Heinrich Ratjen è morto nel 2008. Una storia, la sua, molto lontana nel tempo eppure, per certi versi, di grande attualità in una società come la nostra che ancora affronta il tema dell’identità di genere con pregiudizio, ignoranza e insensibilità. Il mondo dello sport è sovente lo specchio deformante di tutto ciò. È vero che quelle di Tokyo 2020 sono state le Olimpiadi più queer della storia (duecento gli atleti dichiaratamente Lgbt), ma l’inclusione non vale per le donne - tante, tantissime nel mondo - che nascono con un tasso di ormoni maschili elevato.

Queste sono state le Olimpiadi del testosterone che hanno fermato le atlete affette da iperandroginismo, condizione che, è stato stabilito dalla federazione internazionale di atletica, darebbe un significativo vantaggio nella prestazione.
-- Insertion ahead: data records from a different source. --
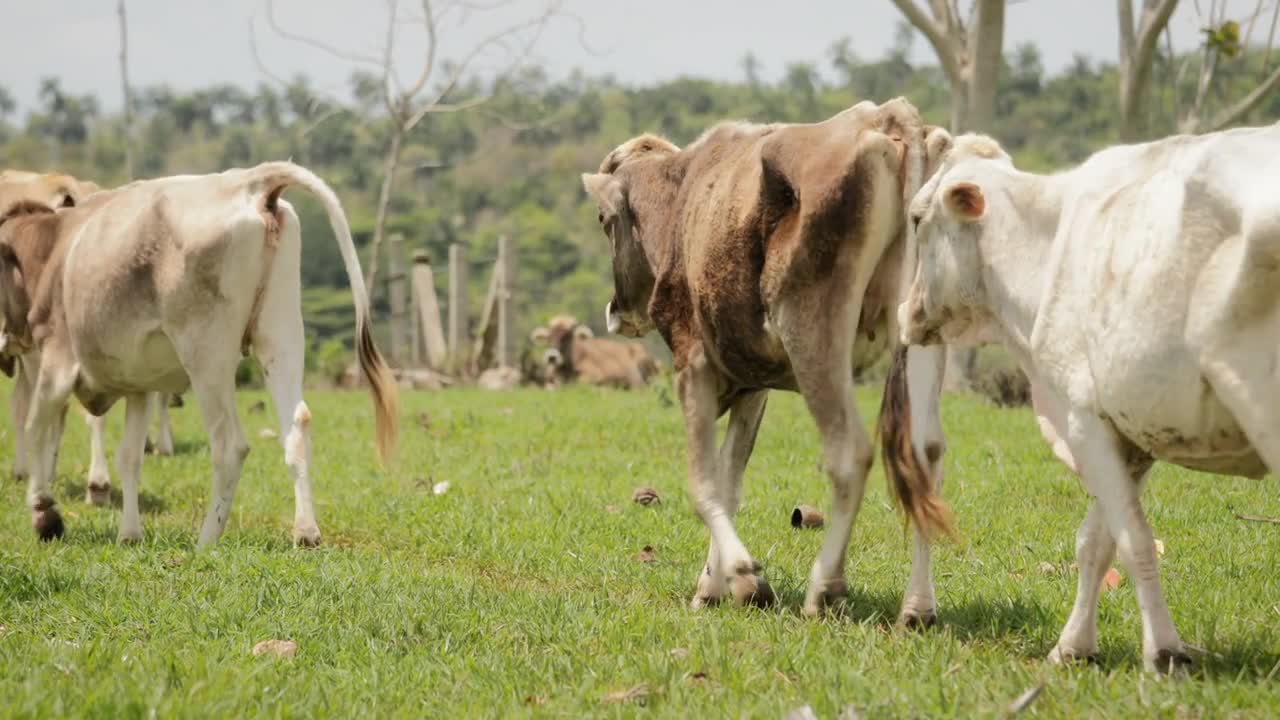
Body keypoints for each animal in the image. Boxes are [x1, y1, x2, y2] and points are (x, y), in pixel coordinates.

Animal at [581, 98, 952, 620]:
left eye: (602, 218)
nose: (615, 311)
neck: (684, 198)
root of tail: (887, 117)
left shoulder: (693, 365)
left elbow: (703, 483)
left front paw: (742, 575)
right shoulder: (751, 384)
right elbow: (729, 480)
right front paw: (714, 585)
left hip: (814, 333)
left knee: (850, 453)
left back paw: (825, 587)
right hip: (923, 335)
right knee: (924, 456)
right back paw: (918, 607)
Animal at [896, 126, 1280, 671]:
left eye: (916, 217)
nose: (905, 314)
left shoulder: (1083, 418)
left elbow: (1134, 541)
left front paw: (1164, 652)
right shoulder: (1128, 434)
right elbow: (1096, 542)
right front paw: (1074, 646)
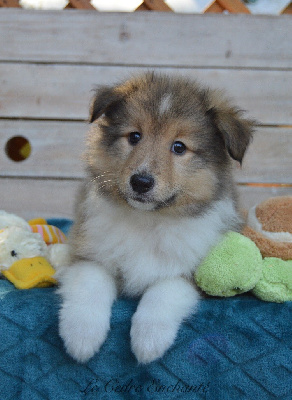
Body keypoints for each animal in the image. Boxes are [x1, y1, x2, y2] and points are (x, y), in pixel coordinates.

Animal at [58, 71, 253, 362]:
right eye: (134, 136)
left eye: (179, 147)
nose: (140, 182)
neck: (148, 220)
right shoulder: (89, 253)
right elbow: (90, 285)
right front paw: (81, 337)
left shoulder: (190, 273)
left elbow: (162, 294)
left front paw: (148, 341)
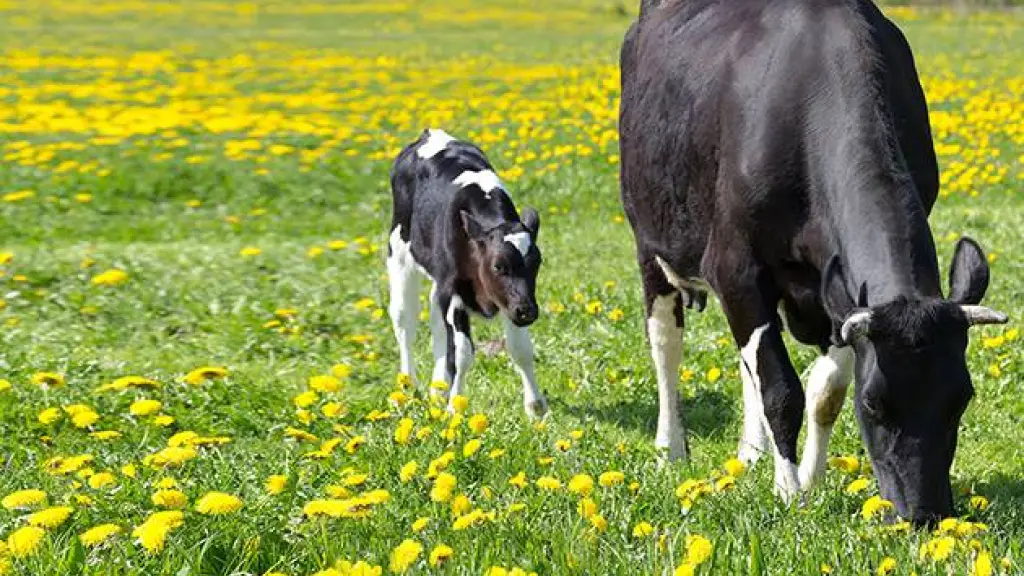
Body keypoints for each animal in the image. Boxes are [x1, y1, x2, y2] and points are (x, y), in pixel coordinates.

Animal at [387, 129, 548, 416]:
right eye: (498, 266)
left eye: (536, 263)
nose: (528, 311)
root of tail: (431, 133)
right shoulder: (455, 295)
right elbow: (463, 352)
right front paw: (455, 406)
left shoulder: (509, 300)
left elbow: (521, 349)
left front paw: (535, 407)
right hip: (399, 252)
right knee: (404, 321)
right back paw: (407, 388)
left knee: (436, 325)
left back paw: (437, 389)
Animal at [614, 0, 1007, 520]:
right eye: (874, 404)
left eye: (961, 399)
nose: (926, 515)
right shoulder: (735, 266)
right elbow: (781, 389)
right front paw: (789, 491)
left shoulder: (834, 291)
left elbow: (823, 392)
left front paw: (811, 478)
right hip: (650, 241)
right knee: (666, 344)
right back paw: (671, 448)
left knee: (746, 365)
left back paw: (750, 452)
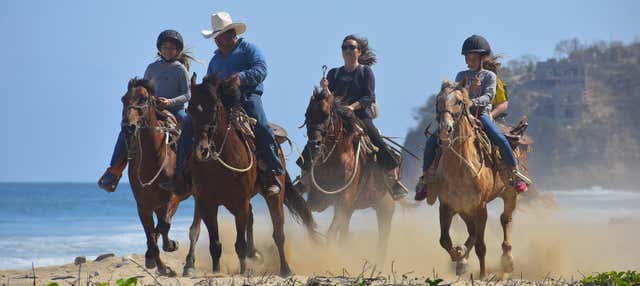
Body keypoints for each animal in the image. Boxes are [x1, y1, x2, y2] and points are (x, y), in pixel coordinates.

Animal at [120, 77, 194, 274]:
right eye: (124, 99)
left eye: (144, 99)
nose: (128, 127)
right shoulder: (143, 205)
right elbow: (152, 235)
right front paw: (161, 267)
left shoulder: (174, 197)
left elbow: (162, 226)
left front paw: (171, 247)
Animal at [185, 74, 318, 278]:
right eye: (190, 109)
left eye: (215, 107)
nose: (202, 150)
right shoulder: (207, 203)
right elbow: (215, 244)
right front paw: (216, 272)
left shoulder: (240, 203)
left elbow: (240, 244)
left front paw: (244, 271)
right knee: (252, 221)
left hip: (274, 195)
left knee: (278, 233)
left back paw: (285, 269)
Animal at [302, 87, 408, 256]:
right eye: (307, 115)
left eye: (326, 115)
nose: (314, 145)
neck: (335, 159)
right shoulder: (316, 200)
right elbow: (308, 221)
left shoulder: (344, 201)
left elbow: (331, 233)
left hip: (385, 208)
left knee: (382, 242)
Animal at [428, 81, 524, 280]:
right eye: (438, 100)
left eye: (458, 101)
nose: (445, 129)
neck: (460, 166)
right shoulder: (447, 206)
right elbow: (445, 240)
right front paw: (460, 257)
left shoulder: (481, 208)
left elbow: (481, 246)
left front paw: (482, 275)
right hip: (464, 209)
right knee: (471, 231)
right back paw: (463, 258)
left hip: (510, 194)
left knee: (505, 219)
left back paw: (507, 260)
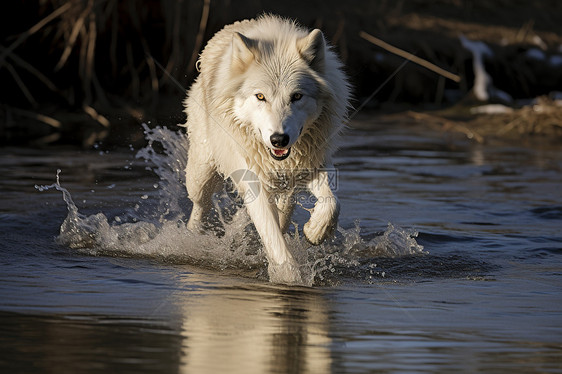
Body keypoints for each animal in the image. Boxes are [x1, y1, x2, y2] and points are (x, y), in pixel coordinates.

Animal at [184, 14, 348, 284]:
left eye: (296, 96)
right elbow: (273, 238)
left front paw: (315, 231)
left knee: (287, 205)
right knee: (200, 205)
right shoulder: (254, 182)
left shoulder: (314, 162)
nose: (279, 139)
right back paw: (192, 239)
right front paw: (290, 278)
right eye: (260, 97)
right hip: (202, 173)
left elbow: (332, 203)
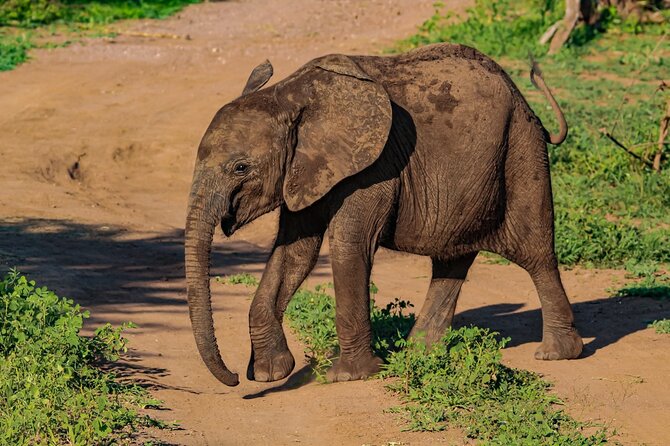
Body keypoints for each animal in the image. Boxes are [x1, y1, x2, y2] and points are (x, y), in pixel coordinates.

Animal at [185, 43, 583, 387]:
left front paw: (349, 376)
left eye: (240, 168)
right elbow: (295, 253)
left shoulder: (374, 167)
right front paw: (272, 374)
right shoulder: (305, 169)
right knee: (452, 259)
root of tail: (524, 99)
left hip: (521, 149)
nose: (235, 378)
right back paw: (419, 353)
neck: (289, 94)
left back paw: (556, 354)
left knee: (534, 252)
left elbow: (349, 245)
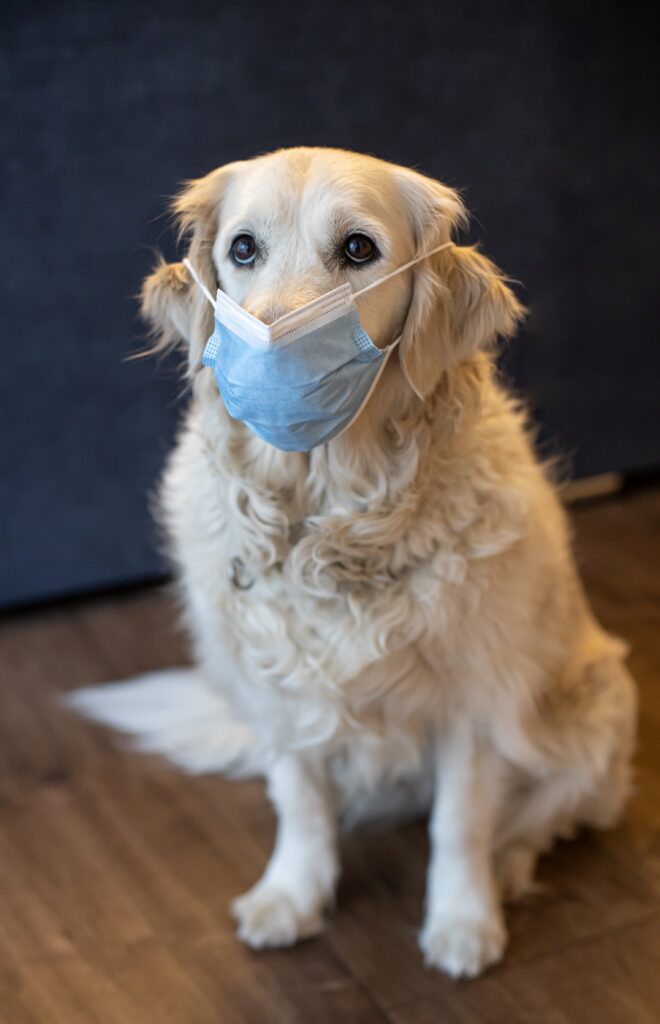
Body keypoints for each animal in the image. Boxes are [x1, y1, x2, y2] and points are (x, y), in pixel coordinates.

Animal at [69, 148, 634, 978]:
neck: (330, 523)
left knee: (538, 818)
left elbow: (460, 824)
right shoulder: (276, 691)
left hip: (597, 709)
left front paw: (462, 922)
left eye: (359, 249)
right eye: (243, 248)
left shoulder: (475, 700)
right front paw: (290, 897)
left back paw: (507, 869)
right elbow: (303, 805)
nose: (269, 344)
È stato, per esempio, il caso di Christine Mboma e Beatrice Masilingi che non hanno potuto correre i 400 metri, ma si sono dovute adattare ai 200 (lo stop, curiosamente, vale solo sulle distanze superiori ai 400: al di sotto, l’ormone non darebbe più vantaggi). È il clamoroso caso della sudafricana Caster Semenya, regina nel mezzofondo, due ori olimpici, che è stata costretta a cedere il passo. La storia della mezzofondista ugandese Annet Negesa che ha accettato di sottoporsi all’asportazione chirurgica delle gonadi per mantenere l’identità sessuale femminile e poter gareggiare. «Come possono i nostri corpi essere tutti uguali?», ha detto la velocista indiana Dutee Chand, nata con un livello molto alto di testosterone, esclusa e poi riammessa alle competizioni dopo una sentenza del Tribunale arbitrale dello Sport. E come mai, se anche gli uomini nascono con valori di testosterone più o meno alti, l’esclusione dalle competizioni sportive vale solo per le donne?